Input for this task:

==========

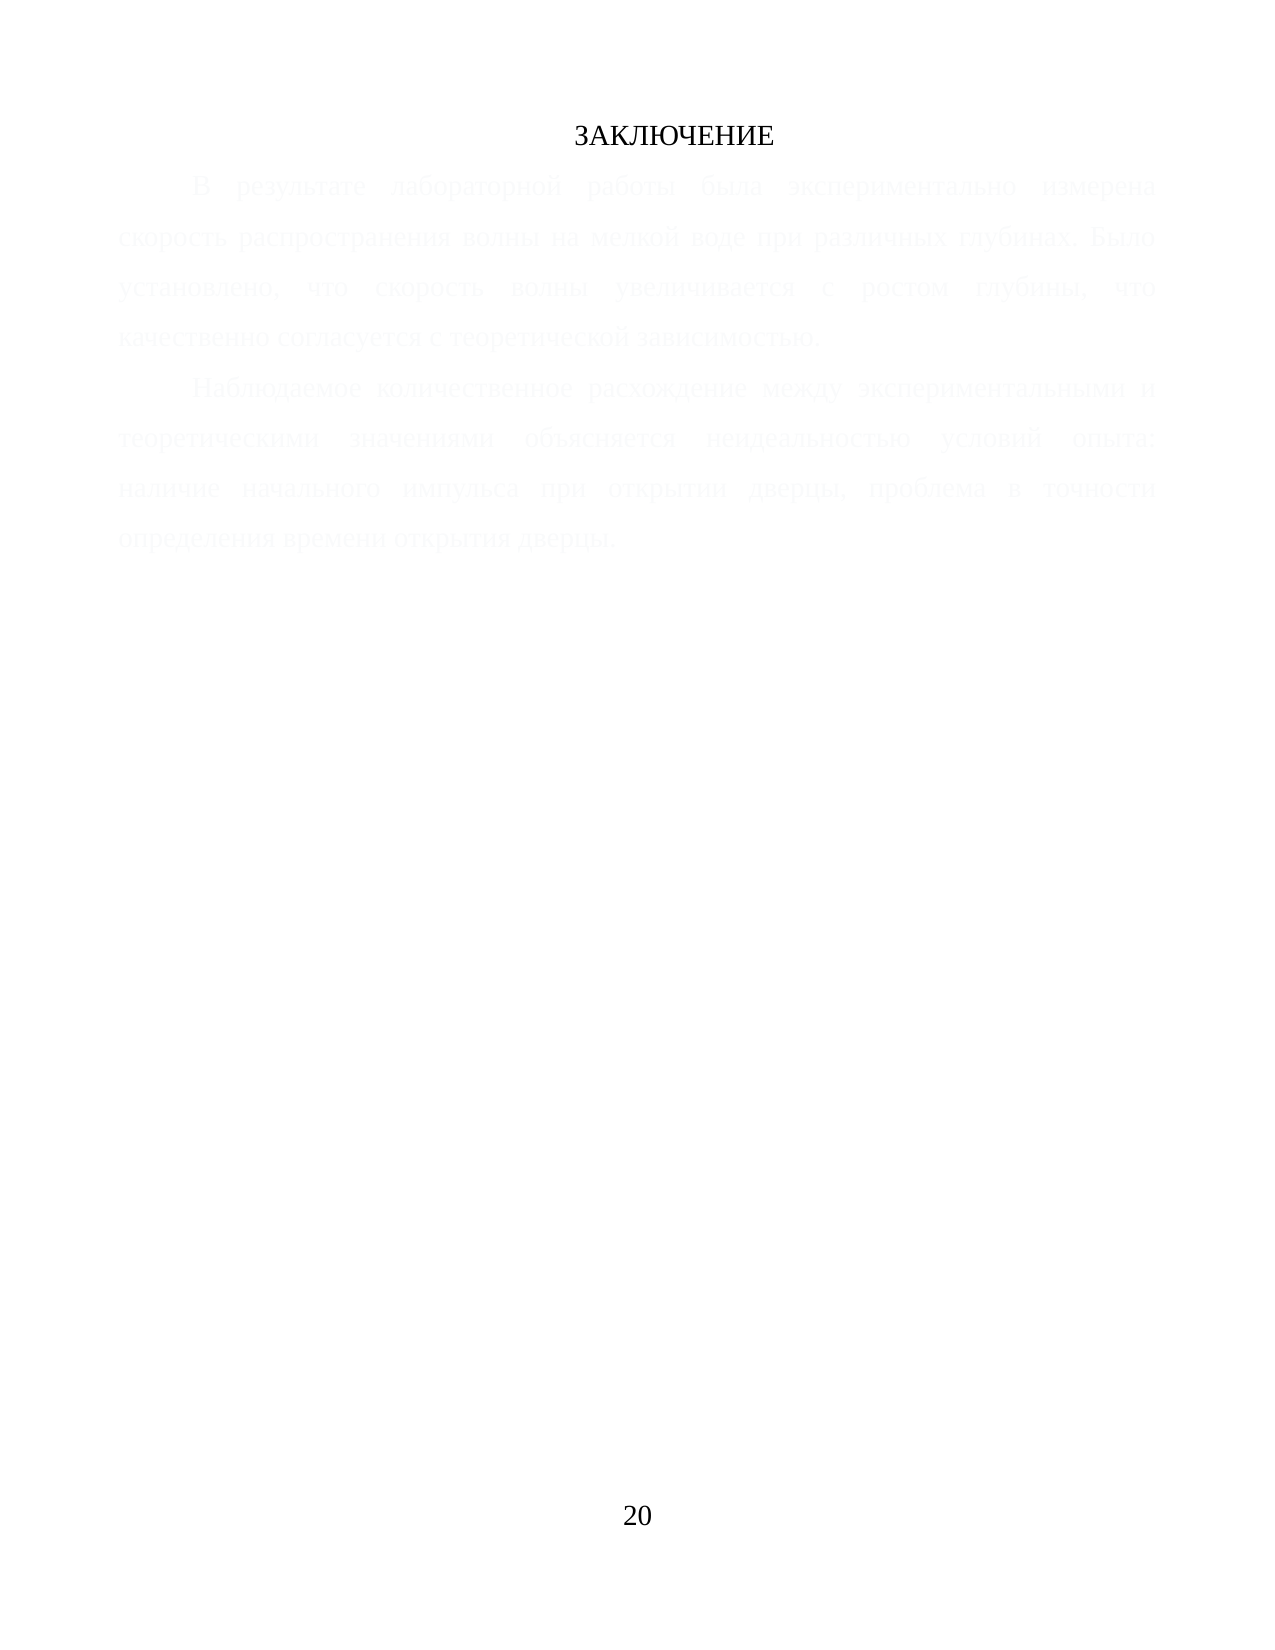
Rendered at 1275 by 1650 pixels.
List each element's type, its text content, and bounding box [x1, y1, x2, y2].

text Наблюдаемое количественное расхождение между экспериментальными и теоретическими значениями объясняется неидеальностью условий опыта: наличие начального импульса при открытии дверцы, проблема в точности определения времени открытия дверцы. [118, 370, 1157, 554]
subtitle ЗАКЛЮЧЕНИЕ [118, 118, 1157, 152]
text В результате лабораторной работы была экспериментально измерена скорость распространения волны на мелкой воде при различных глубинах. Было установлено, что скорость волны увеличивается с ростом глубины, что качественно согласуется с теоретической зависимостью. [118, 168, 1157, 353]
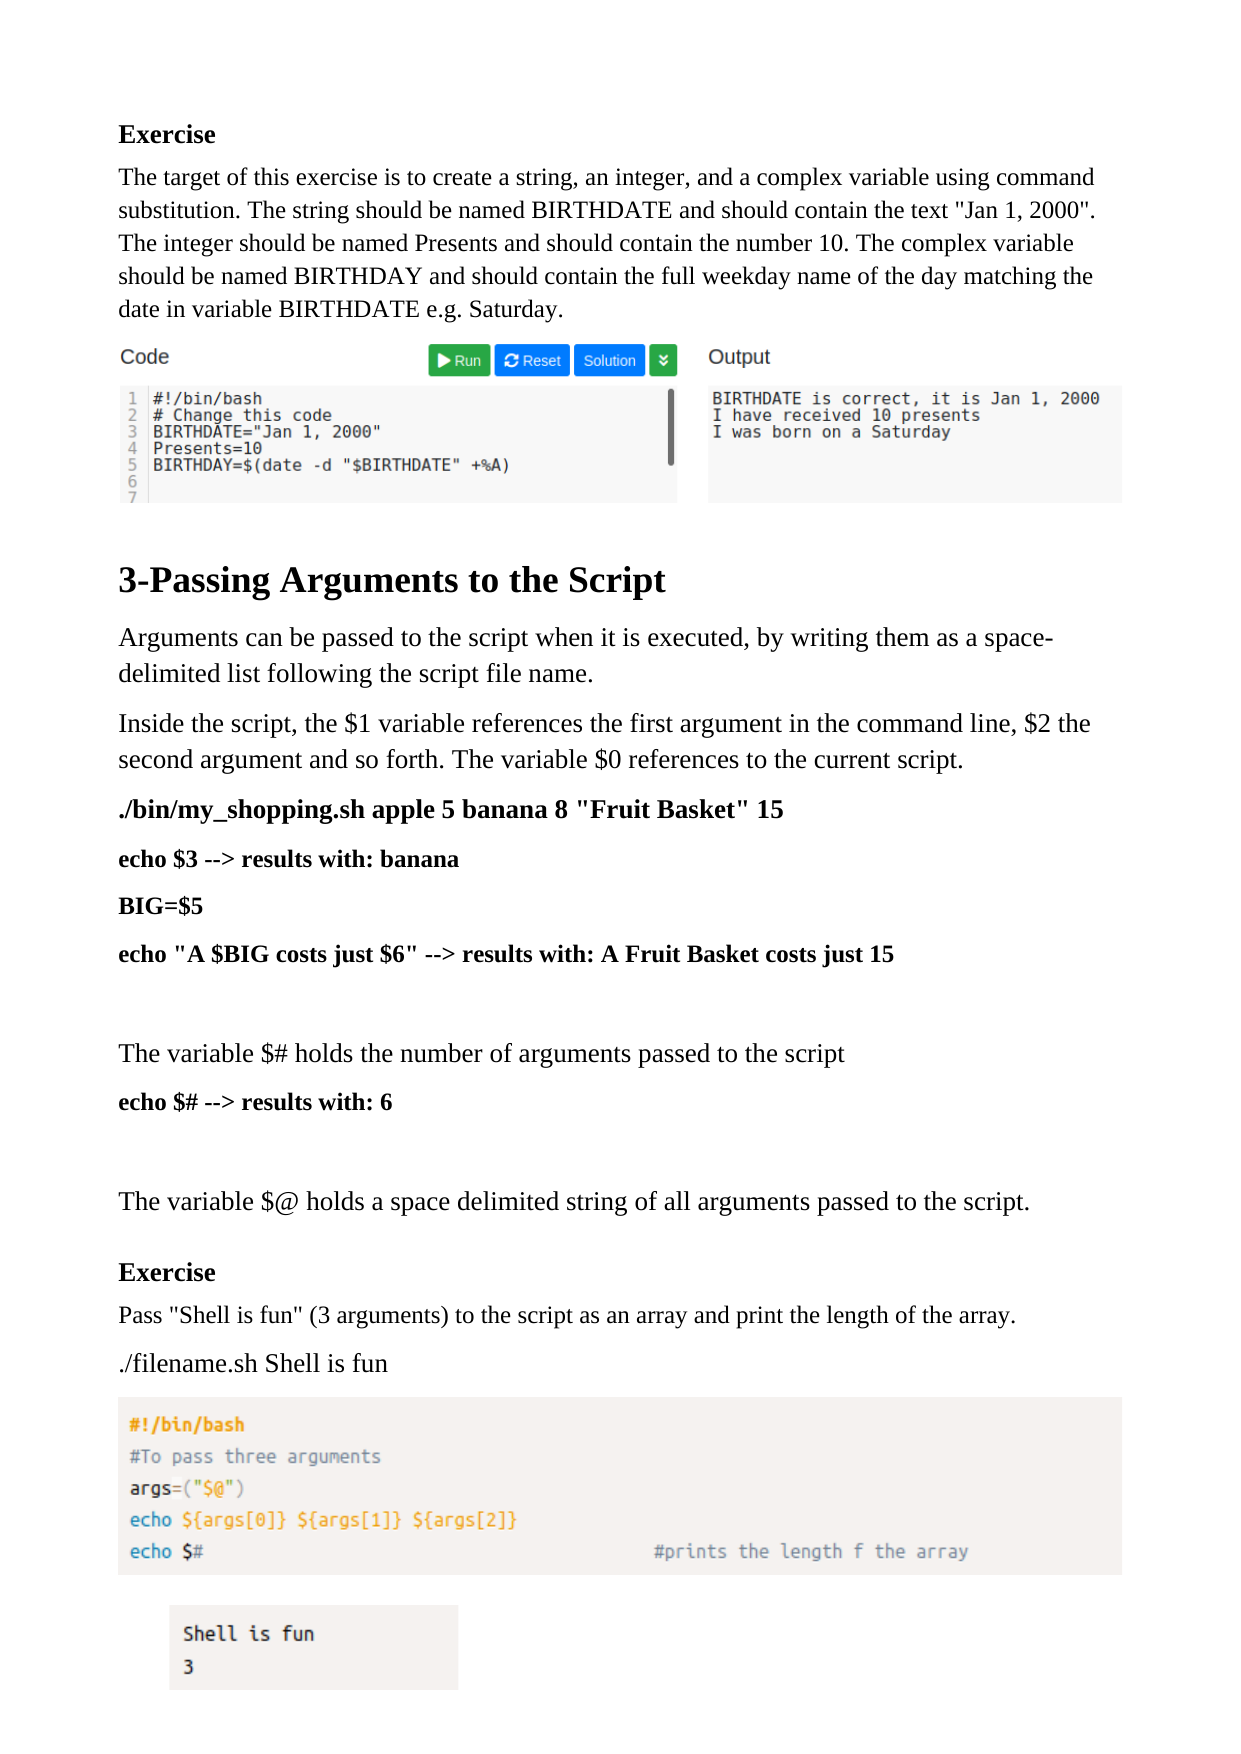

==========

Written request:
Reproduce all of the data above verbatim, line by line, omitting the pictures.

Written answer:
Rendered at 1275 by 1650 pixels.
List each element's type, its text content, and bounding box [x1, y1, x2, y2].

text Наблюдаемое количественное расхождение между экспериментальными и теоретическими значениями объясняется неидеальностью условий опыта: наличие начального импульса при открытии дверцы, проблема в точности определения времени открытия дверцы. [118, 370, 1157, 554]
subtitle ЗАКЛЮЧЕНИЕ [118, 118, 1157, 152]
text В результате лабораторной работы была экспериментально измерена скорость распространения волны на мелкой воде при различных глубинах. Было установлено, что скорость волны увеличивается с ростом глубины, что качественно согласуется с теоретической зависимостью. [118, 168, 1157, 353]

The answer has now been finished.